I had a piece of grit stuck right down at the edge of the fingernail on the little finger of my right hand. A tiny black dot sticking out against the pale pink of the skin under the nail. I tried everything to get it out, even went as far as to stick a pin down there, but the pain level was indescribably high. So I went to work with the piece of grit stuck into me, and as I was on the bus, I thought: How did it get in there without me noticing? I held my finger up to the light and tried to work out what the black dot was and where it came from.
When I got to work, my cubicle looked strangely different. Something wasn’t right. My finger was throbbing by this point. I had been picking at it with my thumb in my coat pocket for the entire walk from the bus stop to my office and it was so sore but I just couldn’t stop aggravating it. But what the hell was up with my cubicle?
Craig walked past then and tapped me on the shoulders with both hands in a weird way. Craig was always behaving in ways people really shouldn’t. He rode a scooter everywhere, for one thing, and had a girlfriend who was morbidly obese and dressed like the host of a 1930s horror revue. This morning, Craig is eating prunes and I know this because I can see their sludgy remains in his mouth when he talks at me.
“How’s it going, Ted?” Sludge. Munch. Prunes.
“Alright. How are you, Craig.”
“Good for you.” I tried to squeeze past Craig and into my cubicle, which is a difficult manoeuvre, but one I have practiced often enough. Except this time, he stepped in front of me so I couldn’t get past.
“That’s a sweet throw,” he said.
“That cosy throw, on your chair.”
I looked over to my chair and sure enough, that was the thing that was different about my cubicle: a soft throw rug slung across the back of my chair. “That’s weird,” I said.

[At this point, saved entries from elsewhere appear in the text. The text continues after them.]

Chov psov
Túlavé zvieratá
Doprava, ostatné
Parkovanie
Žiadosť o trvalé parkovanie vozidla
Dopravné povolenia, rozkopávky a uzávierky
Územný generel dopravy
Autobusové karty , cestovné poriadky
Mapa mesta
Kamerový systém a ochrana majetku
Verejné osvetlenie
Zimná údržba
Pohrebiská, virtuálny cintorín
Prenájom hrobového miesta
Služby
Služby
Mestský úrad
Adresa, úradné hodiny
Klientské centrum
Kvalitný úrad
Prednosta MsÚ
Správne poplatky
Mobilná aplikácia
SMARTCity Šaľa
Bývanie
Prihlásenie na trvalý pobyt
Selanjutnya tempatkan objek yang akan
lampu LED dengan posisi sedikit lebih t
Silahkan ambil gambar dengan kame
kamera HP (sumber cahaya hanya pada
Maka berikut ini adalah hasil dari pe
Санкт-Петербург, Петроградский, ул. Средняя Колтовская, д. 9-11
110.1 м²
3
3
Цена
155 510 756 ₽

“How’d you score it?” asked Craig.
“I didn’t score it,” I told him. “I’ve never seen that thing before.” Craig nodded, but didn’t move, as if I was holding something back from him. “Anyway,” I said. “Should probably start some work.” Craig threw three more prunes to their death.
All day, it was either the grit in my finger (which I swear was getting bigger) or someone popping their head over my cubicle to check out my new throw. “Looks cosy,” they all said, and it was cosy, but I couldn’t understand why it was such an attraction. Some of them lingered there, disembodied faces above my wall dividers, waiting for something. I even offered it to Trudy from accounts, who had begun to look like a dog at a butcher’s window, but she just turned up her nose at me when I held the throw out to her, like it was a poisoned chalice. “Couldn’t possibly deprive you of such a soft, luxurious throw,” were the actual words she used.

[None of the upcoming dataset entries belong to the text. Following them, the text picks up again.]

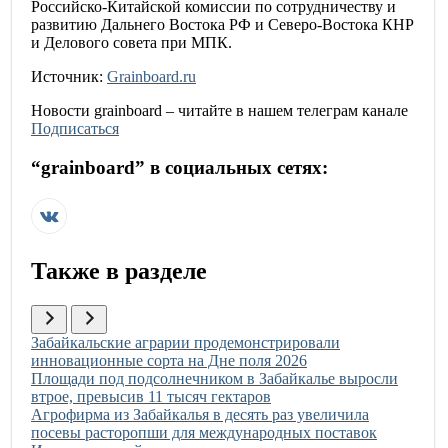
Российско-Китайской комиссии по сотрудничеству и
развитию Дальнего Востока РФ и Северо-Востока КНР
и Делового совета при МПК.
Источник:
Grainboard.ru
Новости
grainboard
– читайте в нашем телеграм канале
Подписаться
“
grainboard
” в социальных сетях:
Также в разделе
Иллюстрация новости
Забайкальские аграрии продемонстрировали
инновационные сорта на Дне поля 2026
Иллюстрация новости
Площади под подсолнечником в Забайкалье выросли
втрое, превысив 11 тысяч гектаров
Иллюстрация новости
Агрофирма из Забайкалья в десять раз увеличила
посевы расторопши для международных поставок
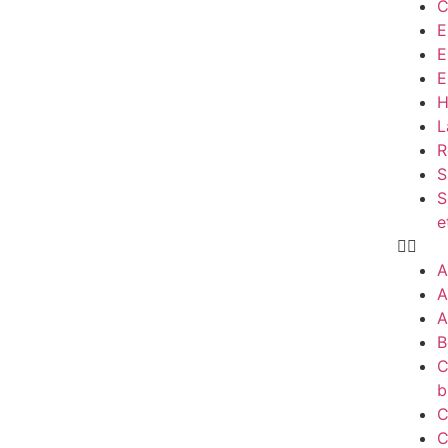
C
E
E
E
H
L
R
S
S
e
A
A
A
B
C
b
C
C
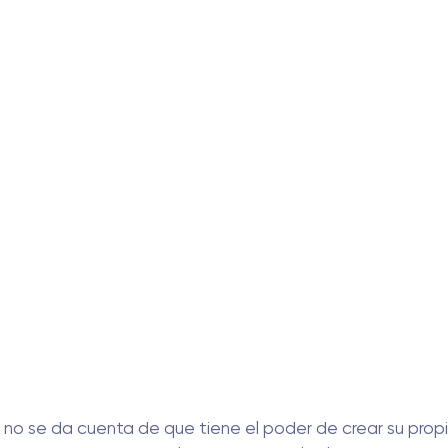
 no se da cuenta de que tiene el poder de crear su propi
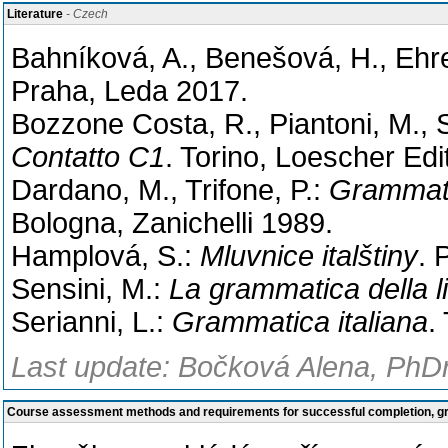
Literature
- Czech
Bahníková, A., Benešová, H., Ehre
Praha, Leda 2017.
Bozzone Costa, R., Piantoni, M., S
Contatto C1
. Torino, Loescher Edi
Dardano, M., Trifone, P.:
Grammatic
Bologna, Zanichelli 1989.
Hamplová, S.:
Mluvnice italštiny
. 
Sensini, M.:
La grammatica della li
Serianni, L.:
Grammatica italiana
.
Last update: Bočková Alena, PhDr
Course assessment methods and requirements for successful completion, 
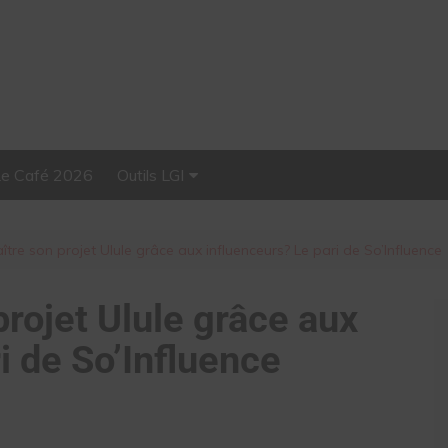
Le Café 2026
Outils LGI
Stellar, plateforme
d’influence tout-en-un
ître son projet Ulule grâce aux influenceurs? Le pari de So’Influence
projet Ulule grâce aux
i de So’Influence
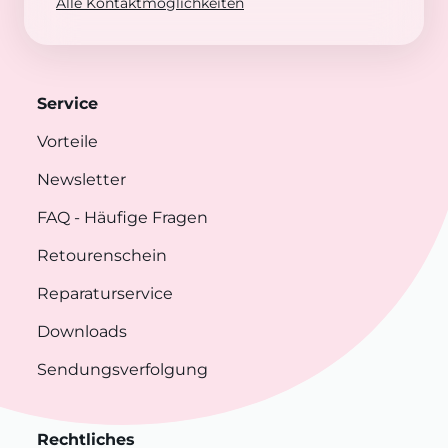
Alle Kontaktmöglichkeiten
Service
Vorteile
Newsletter
FAQ
- Häufige Fragen
Retourenschein
Reparaturservice
Downloads
Sendungsverfolgung
Rechtliches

By the end of the day, an official memo landed on my desk, put there by Craig himself, who had left tell-tale pruny fingerprints all over the manila envelope. Employees are NOT to bring to work any “comfort” accessories, i.e. cushions, pillows or fuzzy warm throws to work unless otherwise approved by a medical professional and management. Not only does this issue contravene many Health and Safety issues, it does affect the morale of other staff members, those of whom who do not have the financial security to purchase such luxury items as a chocolate cashmere shawl to cuddle up to during the day. It was the most ridiculous thing I had ever read.

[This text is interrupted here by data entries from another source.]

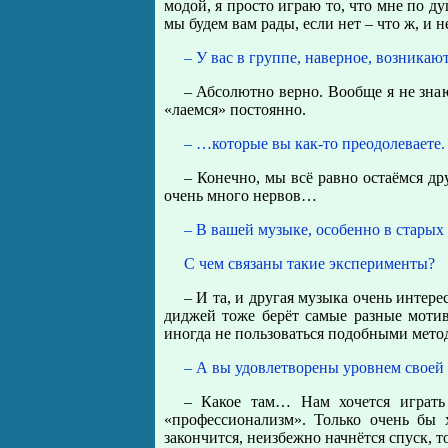
модой, я просто играю то, что мне по ду
мы будем вам рады, если нет – что ж, и н
– У вас в группе, наверное, возникаю
– Абсолютно верно. Вообще я не зна
«лаемся» постоянно.
– …которые вы как-то преодолеваете.
– Конечно, мы всё равно остаёмся др
очень много нервов…
– В вашей музыке, особенно в старых
С чем связаны такие эксперименты?
– И та, и другая музыка очень интере
диджей тоже берёт самые разные мотив
иногда не пользоваться подобными мето
– А вы удовлетворены уровнем своей
– Какое там… Нам хочется играть 
«профессионализм». Только очень бы х
закончится, неизбежно начнётся спуск, т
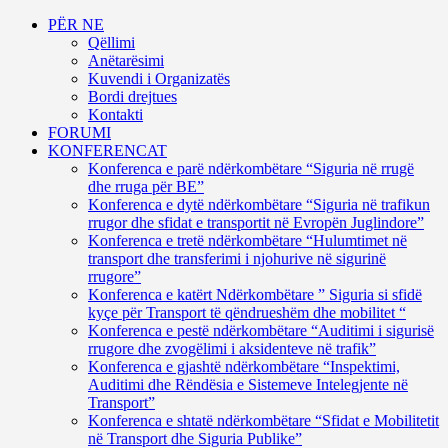
PËR NE
Qëllimi
Anëtarësimi
Kuvendi i Organizatës
Bordi drejtues
Kontakti
FORUMI
KONFERENCAT
Konferenca e parë ndërkombëtare “Siguria në rrugë
dhe rruga për BE”
Konferenca e dytë ndërkombëtare “Siguria në trafikun
rrugor dhe sfidat e transportit në Evropën Juglindore”
Konferenca e tretë ndërkombëtare “Hulumtimet në
transport dhe transferimi i njohurive në sigurinë
rrugore”
Konferenca e katërt Ndërkombëtare ” Siguria si sfidë
kyçe për Transport të qëndrueshëm dhe mobilitet “
Konferenca e pestë ndërkombëtare “Auditimi i sigurisë
rrugore dhe zvogëlimi i aksidenteve në trafik”
Konferenca e gjashtë ndërkombëtare “Inspektimi,
Auditimi dhe Rëndësia e Sistemeve Intelegjente në
Transport”
Konferenca e shtatë ndërkombëtare “Sfidat e Mobilitetit
në Transport dhe Siguria Publike”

I stuffed the throw into my bag, now that it was banned from my workplace, and set off for home. I was only fifteen metres from the bus stop when I fainted. As they told me in the hospital later, the black spot under my fingernail had turned out to be a particularly aggressive cattle tick, which I can only assume had burrowed into me on a recent bushwalking trip. The doctors kept saying how lucky I was to have collapsed in such a well-populated area. Apparently if it had gone untreated over night I may well have died. But what the doctors were really interested in was my cosy, comfortable throw. When I finally offered it to a particularly insistent toxicologist, he just shook is head and said, “You just really don’t understand anything about your throw, do you.”